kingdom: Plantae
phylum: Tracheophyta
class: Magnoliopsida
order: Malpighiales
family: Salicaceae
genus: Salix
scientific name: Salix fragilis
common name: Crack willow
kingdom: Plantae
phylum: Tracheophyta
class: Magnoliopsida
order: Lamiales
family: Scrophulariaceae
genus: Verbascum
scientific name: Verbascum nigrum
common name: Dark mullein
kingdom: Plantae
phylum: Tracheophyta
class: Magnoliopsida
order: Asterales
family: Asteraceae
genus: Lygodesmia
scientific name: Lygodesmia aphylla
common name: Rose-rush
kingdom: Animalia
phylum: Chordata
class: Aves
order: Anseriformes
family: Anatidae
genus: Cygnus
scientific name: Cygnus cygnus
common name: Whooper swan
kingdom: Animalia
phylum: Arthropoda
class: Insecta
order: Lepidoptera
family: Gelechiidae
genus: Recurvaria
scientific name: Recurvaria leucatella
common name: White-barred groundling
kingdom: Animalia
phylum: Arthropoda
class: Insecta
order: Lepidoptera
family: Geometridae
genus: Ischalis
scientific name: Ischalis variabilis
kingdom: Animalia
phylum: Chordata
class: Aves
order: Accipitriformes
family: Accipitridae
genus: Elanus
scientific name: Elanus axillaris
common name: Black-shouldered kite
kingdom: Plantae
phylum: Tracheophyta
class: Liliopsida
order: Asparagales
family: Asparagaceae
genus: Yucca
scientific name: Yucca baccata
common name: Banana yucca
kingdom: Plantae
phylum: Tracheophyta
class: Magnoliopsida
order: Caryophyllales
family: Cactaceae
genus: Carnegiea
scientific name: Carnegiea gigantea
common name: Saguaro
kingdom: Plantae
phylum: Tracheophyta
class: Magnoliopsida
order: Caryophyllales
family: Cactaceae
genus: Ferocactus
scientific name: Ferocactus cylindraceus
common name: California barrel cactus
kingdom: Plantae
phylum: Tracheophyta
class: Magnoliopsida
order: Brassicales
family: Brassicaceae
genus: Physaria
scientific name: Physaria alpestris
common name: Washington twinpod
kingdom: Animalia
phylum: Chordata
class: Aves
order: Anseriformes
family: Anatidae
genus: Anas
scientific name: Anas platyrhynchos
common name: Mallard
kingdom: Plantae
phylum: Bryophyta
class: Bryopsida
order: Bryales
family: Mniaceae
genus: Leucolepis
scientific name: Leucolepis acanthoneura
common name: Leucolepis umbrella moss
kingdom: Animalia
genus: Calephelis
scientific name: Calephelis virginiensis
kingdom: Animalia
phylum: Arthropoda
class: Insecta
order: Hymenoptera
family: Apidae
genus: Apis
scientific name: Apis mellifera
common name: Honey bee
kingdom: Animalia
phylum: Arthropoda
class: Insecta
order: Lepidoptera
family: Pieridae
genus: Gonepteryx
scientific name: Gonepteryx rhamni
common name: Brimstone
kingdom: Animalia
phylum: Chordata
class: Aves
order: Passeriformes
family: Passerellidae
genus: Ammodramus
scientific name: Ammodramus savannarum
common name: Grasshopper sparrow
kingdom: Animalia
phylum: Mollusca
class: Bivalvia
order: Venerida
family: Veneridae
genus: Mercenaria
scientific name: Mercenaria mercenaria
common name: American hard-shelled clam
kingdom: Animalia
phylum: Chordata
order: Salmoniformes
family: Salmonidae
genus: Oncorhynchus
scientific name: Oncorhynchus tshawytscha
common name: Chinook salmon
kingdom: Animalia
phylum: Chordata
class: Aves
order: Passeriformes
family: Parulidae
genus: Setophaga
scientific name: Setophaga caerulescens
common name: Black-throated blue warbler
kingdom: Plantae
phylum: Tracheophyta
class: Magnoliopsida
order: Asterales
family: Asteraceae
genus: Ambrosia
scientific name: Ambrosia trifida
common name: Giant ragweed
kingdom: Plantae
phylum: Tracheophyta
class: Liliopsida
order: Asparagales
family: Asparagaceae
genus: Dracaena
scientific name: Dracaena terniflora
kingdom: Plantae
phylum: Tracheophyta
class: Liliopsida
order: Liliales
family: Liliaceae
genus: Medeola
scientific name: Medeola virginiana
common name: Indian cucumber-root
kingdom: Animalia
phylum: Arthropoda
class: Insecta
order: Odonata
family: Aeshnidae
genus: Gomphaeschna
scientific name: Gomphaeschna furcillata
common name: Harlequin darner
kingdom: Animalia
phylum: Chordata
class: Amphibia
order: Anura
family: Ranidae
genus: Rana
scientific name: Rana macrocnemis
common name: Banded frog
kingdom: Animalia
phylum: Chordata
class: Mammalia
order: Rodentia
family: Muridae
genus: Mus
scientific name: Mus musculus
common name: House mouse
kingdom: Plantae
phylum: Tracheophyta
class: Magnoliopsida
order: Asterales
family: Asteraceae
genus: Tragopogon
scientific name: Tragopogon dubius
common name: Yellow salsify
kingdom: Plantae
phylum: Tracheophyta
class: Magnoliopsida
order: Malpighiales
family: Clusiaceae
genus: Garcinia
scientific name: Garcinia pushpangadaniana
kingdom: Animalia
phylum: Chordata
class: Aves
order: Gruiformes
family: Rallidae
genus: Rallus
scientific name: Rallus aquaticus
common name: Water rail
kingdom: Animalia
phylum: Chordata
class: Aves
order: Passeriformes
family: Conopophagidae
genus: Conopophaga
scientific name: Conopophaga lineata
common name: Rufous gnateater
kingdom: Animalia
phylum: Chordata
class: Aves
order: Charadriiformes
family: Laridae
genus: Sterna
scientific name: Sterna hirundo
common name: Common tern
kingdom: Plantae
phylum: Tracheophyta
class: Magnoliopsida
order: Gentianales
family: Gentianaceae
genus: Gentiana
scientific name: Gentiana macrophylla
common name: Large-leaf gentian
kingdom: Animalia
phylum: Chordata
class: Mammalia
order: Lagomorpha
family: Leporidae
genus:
◇ ◇ ◇ ◇ ◇ ◇ ◇
Give every line of the listing above as a JSON list of strings, one string per line, leaving out any blank lines.

[
  "kingdom: Plantae",
  "phylum: Tracheophyta",
  "class: Magnoliopsida",
  "order: Malpighiales",
  "family: Salicaceae",
  "genus: Salix",
  "scientific name: Salix fragilis",
  "common name: Crack willow",
  "kingdom: Plantae",
  "phylum: Tracheophyta",
  "class: Magnoliopsida",
  "order: Lamiales",
  "family: Scrophulariaceae",
  "genus: Verbascum",
  "scientific name: Verbascum nigrum",
  "common name: Dark mullein",
  "kingdom: Plantae",
  "phylum: Tracheophyta",
  "class: Magnoliopsida",
  "order: Asterales",
  "family: Asteraceae",
  "genus: Lygodesmia",
  "scientific name: Lygodesmia aphylla",
  "common name: Rose-rush",
  "kingdom: Animalia",
  "phylum: Chordata",
  "class: Aves",
  "order: Anseriformes",
  "family: Anatidae",
  "genus: Cygnus",
  "scientific name: Cygnus cygnus",
  "common name: Whooper swan",
  "kingdom: Animalia",
  "phylum: Arthropoda",
  "class: Insecta",
  "order: Lepidoptera",
  "family: Gelechiidae",
  "genus: Recurvaria",
  "scientific name: Recurvaria leucatella",
  "common name: White-barred groundling",
  "kingdom: Animalia",
  "phylum: Arthropoda",
  "class: Insecta",
  "order: Lepidoptera",
  "family: Geometridae",
  "genus: Ischalis",
  "scientific name: Ischalis variabilis",
  "kingdom: Animalia",
  "phylum: Chordata",
  "class: Aves",
  "order: Accipitriformes",
  "family: Accipitridae",
  "genus: Elanus",
  "scientific name: Elanus axillaris",
  "common name: Black-shouldered kite",
  "kingdom: Plantae",
  "phylum: Tracheophyta",
  "class: Liliopsida",
  "order: Asparagales",
  "family: Asparagaceae",
  "genus: Yucca",
  "scientific name: Yucca baccata",
  "common name: Banana yucca",
  "kingdom: Plantae",
  "phylum: Tracheophyta",
  "class: Magnoliopsida",
  "order: Caryophyllales",
  "family: Cactaceae",
  "genus: Carnegiea",
  "scientific name: Carnegiea gigantea",
  "common name: Saguaro",
  "kingdom: Plantae",
  "phylum: Tracheophyta",
  "class: Magnoliopsida",
  "order: Caryophyllales",
  "family: Cactaceae",
  "genus: Ferocactus",
  "scientific name: Ferocactus cylindraceus",
  "common name: California barrel cactus",
  "kingdom: Plantae",
  "phylum: Tracheophyta",
  "class: Magnoliopsida",
  "order: Brassicales",
  "family: Brassicaceae",
  "genus: Physaria",
  "scientific name: Physaria alpestris",
  "common name: Washington twinpod",
  "kingdom: Animalia",
  "phylum: Chordata",
  "class: Aves",
  "order: Anseriformes",
  "family: Anatidae",
  "genus: Anas",
  "scientific name: Anas platyrhynchos",
  "common name: Mallard",
  "kingdom: Plantae",
  "phylum: Bryophyta",
  "class: Bryopsida",
  "order: Bryales",
  "family: Mniaceae",
  "genus: Leucolepis",
  "scientific name: Leucolepis acanthoneura",
  "common name: Leucolepis umbrella moss",
  "kingdom: Animalia",
  "genus: Calephelis",
  "scientific name: Calephelis virginiensis",
  "kingdom: Animalia",
  "phylum: Arthropoda",
  "class: Insecta",
  "order: Hymenoptera",
  "family: Apidae",
  "genus: Apis",
  "scientific name: Apis mellifera",
  "common name: Honey bee",
  "kingdom: Animalia",
  "phylum: Arthropoda",
  "class: Insecta",
  "order: Lepidoptera",
  "family: Pieridae",
  "genus: Gonepteryx",
  "scientific name: Gonepteryx rhamni",
  "common name: Brimstone",
  "kingdom: Animalia",
  "phylum: Chordata",
  "class: Aves",
  "order: Passeriformes",
  "family: Passerellidae",
  "genus: Ammodramus",
  "scientific name: Ammodramus savannarum",
  "common name: Grasshopper sparrow",
  "kingdom: Animalia",
  "phylum: Mollusca",
  "class: Bivalvia",
  "order: Venerida",
  "family: Veneridae",
  "genus: Mercenaria",
  "scientific name: Mercenaria mercenaria",
  "common name: American hard-shelled clam",
  "kingdom: Animalia",
  "phylum: Chordata",
  "order: Salmoniformes",
  "family: Salmonidae",
  "genus: Oncorhynchus",
  "scientific name: Oncorhynchus tshawytscha",
  "common name: Chinook salmon",
  "kingdom: Animalia",
  "phylum: Chordata",
  "class: Aves",
  "order: Passeriformes",
  "family: Parulidae",
  "genus: Setophaga",
  "scientific name: Setophaga caerulescens",
  "common name: Black-throated blue warbler",
  "kingdom: Plantae",
  "phylum: Tracheophyta",
  "class: Magnoliopsida",
  "order: Asterales",
  "family: Asteraceae",
  "genus: Ambrosia",
  "scientific name: Ambrosia trifida",
  "common name: Giant ragweed",
  "kingdom: Plantae",
  "phylum: Tracheophyta",
  "class: Liliopsida",
  "order: Asparagales",
  "family: Asparagaceae",
  "genus: Dracaena",
  "scientific name: Dracaena terniflora",
  "kingdom: Plantae",
  "phylum: Tracheophyta",
  "class: Liliopsida",
  "order: Liliales",
  "family: Liliaceae",
  "genus: Medeola",
  "scientific name: Medeola virginiana",
  "common name: Indian cucumber-root",
  "kingdom: Animalia",
  "phylum: Arthropoda",
  "class: Insecta",
  "order: Odonata",
  "family: Aeshnidae",
  "genus: Gomphaeschna",
  "scientific name: Gomphaeschna furcillata",
  "common name: Harlequin darner",
  "kingdom: Animalia",
  "phylum: Chordata",
  "class: Amphibia",
  "order: Anura",
  "family: Ranidae",
  "genus: Rana",
  "scientific name: Rana macrocnemis",
  "common name: Banded frog",
  "kingdom: Animalia",
  "phylum: Chordata",
  "class: Mammalia",
  "order: Rodentia",
  "family: Muridae",
  "genus: Mus",
  "scientific name: Mus musculus",
  "common name: House mouse",
  "kingdom: Plantae",
  "phylum: Tracheophyta",
  "class: Magnoliopsida",
  "order: Asterales",
  "family: Asteraceae",
  "genus: Tragopogon",
  "scientific name: Tragopogon dubius",
  "common name: Yellow salsify",
  "kingdom: Plantae",
  "phylum: Tracheophyta",
  "class: Magnoliopsida",
  "order: Malpighiales",
  "family: Clusiaceae",
  "genus: Garcinia",
  "scientific name: Garcinia pushpangadaniana",
  "kingdom: Animalia",
  "phylum: Chordata",
  "class: Aves",
  "order: Gruiformes",
  "family: Rallidae",
  "genus: Rallus",
  "scientific name: Rallus aquaticus",
  "common name: Water rail",
  "kingdom: Animalia",
  "phylum: Chordata",
  "class: Aves",
  "order: Passeriformes",
  "family: Conopophagidae",
  "genus: Conopophaga",
  "scientific name: Conopophaga lineata",
  "common name: Rufous gnateater",
  "kingdom: Animalia",
  "phylum: Chordata",
  "class: Aves",
  "order: Charadriiformes",
  "family: Laridae",
  "genus: Sterna",
  "scientific name: Sterna hirundo",
  "common name: Common tern",
  "kingdom: Plantae",
  "phylum: Tracheophyta",
  "class: Magnoliopsida",
  "order: Gentianales",
  "family: Gentianaceae",
  "genus: Gentiana",
  "scientific name: Gentiana macrophylla",
  "common name: Large-leaf gentian",
  "kingdom: Animalia",
  "phylum: Chordata",
  "class: Mammalia",
  "order: Lagomorpha",
  "family: Leporidae",
  "genus:"
]